Copy the records, starting at the line that contains "family: Muridae" and stopping after the line that contains "common name: Goose barnacle". In that copy, rename "common name" to "vernacular name" and change nothing else.

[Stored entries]
»»

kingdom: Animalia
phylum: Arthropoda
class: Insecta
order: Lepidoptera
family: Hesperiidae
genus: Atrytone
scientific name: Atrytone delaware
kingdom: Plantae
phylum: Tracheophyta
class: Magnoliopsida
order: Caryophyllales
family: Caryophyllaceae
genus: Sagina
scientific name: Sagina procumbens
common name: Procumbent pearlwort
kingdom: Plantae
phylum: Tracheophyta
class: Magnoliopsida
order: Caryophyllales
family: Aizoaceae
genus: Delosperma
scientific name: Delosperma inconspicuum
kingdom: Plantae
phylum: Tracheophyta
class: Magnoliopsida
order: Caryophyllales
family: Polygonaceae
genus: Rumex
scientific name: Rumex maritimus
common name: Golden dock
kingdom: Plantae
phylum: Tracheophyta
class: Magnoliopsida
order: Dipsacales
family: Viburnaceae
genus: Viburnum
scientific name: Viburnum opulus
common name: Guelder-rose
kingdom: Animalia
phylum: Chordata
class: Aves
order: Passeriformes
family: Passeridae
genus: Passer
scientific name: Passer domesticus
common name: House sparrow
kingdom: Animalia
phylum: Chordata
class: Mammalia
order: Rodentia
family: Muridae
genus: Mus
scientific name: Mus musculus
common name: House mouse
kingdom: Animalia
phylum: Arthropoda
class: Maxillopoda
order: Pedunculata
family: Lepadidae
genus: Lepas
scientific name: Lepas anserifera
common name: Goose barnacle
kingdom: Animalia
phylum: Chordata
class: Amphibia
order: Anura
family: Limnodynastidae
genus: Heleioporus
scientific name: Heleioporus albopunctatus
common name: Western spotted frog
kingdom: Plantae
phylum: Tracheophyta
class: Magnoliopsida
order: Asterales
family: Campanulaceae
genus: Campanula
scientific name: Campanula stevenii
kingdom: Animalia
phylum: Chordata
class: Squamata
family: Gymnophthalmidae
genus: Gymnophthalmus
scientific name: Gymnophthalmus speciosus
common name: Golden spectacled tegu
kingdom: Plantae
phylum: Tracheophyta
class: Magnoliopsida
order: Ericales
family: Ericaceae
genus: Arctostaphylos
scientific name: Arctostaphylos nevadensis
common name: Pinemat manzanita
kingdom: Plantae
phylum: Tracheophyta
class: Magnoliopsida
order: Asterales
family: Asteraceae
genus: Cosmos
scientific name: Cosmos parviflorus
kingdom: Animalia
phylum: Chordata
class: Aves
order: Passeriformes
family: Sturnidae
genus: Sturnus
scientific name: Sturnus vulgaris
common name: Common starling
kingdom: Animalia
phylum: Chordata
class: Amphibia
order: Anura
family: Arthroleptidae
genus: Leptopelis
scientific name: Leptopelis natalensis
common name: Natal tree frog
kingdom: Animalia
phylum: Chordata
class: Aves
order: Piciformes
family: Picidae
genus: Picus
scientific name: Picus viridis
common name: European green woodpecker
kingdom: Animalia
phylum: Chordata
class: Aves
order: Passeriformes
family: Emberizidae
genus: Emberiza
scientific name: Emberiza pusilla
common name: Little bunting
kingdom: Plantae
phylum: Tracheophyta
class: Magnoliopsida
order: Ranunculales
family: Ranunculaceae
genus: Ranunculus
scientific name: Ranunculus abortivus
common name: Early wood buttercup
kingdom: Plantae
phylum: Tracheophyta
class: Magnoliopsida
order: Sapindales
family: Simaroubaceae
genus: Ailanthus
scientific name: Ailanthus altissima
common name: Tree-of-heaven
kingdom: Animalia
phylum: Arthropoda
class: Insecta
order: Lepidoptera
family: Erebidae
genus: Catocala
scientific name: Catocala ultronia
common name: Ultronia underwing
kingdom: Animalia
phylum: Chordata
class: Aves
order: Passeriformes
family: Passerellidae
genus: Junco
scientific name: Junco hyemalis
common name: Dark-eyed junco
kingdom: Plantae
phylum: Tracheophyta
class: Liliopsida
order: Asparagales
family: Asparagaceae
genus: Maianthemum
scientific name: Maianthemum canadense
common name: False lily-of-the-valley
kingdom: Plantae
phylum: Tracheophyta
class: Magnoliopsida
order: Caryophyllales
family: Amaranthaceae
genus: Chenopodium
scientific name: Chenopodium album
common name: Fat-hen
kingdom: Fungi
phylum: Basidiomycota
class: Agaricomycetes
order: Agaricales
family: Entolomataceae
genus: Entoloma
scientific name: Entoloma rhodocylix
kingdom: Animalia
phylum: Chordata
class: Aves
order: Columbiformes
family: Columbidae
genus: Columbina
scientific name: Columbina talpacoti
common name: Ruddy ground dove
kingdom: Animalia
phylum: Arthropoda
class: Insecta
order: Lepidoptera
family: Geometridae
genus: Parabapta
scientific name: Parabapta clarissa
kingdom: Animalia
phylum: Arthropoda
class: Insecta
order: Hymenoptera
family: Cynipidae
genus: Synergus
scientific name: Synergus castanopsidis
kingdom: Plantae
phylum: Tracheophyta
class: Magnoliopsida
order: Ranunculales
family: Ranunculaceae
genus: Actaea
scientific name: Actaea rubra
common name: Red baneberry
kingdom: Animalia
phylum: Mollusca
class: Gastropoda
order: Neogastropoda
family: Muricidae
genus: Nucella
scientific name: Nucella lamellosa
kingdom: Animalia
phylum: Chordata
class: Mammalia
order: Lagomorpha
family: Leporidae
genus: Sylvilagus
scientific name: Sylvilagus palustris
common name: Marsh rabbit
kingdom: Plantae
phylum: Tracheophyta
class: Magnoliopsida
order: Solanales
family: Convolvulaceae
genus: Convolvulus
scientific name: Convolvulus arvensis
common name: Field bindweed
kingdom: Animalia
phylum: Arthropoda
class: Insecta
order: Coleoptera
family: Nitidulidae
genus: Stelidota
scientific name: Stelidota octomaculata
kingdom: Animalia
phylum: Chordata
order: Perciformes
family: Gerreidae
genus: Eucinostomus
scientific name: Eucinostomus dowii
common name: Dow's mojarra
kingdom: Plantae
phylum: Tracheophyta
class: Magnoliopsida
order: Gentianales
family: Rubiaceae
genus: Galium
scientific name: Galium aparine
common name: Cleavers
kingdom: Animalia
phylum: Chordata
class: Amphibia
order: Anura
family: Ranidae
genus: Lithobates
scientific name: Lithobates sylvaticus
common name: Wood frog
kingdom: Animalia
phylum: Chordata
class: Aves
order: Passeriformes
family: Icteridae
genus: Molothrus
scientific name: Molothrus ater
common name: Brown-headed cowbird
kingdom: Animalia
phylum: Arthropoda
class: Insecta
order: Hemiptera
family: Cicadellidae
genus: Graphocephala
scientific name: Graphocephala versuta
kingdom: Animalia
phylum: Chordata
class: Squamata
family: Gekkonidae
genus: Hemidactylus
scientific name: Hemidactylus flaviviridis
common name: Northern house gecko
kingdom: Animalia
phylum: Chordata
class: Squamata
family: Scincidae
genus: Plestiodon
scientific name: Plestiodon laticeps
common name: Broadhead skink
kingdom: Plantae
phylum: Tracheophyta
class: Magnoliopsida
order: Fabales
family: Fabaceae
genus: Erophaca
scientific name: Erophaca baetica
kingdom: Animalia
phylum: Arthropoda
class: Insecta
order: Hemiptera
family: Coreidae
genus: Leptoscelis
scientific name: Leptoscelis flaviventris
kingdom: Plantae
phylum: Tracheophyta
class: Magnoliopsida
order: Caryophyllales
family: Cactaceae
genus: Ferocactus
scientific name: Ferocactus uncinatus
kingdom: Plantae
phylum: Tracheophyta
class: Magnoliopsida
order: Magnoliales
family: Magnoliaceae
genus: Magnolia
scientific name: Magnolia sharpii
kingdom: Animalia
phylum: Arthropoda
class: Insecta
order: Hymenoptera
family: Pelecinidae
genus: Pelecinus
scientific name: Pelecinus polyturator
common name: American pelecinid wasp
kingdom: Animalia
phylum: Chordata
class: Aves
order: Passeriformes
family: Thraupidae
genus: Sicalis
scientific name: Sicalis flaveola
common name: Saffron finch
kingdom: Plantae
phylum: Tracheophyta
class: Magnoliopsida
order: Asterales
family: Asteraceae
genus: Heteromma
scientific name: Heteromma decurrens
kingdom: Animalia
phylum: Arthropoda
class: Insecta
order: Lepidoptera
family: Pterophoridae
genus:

««

» RESULT OF THE TASK:
family: Muridae
genus: Mus
scientific name: Mus musculus
vernacular name: House mouse
kingdom: Animalia
phylum: Arthropoda
class: Maxillopoda
order: Pedunculata
family: Lepadidae
genus: Lepas
scientific name: Lepas anserifera
vernacular name: Goose barnacle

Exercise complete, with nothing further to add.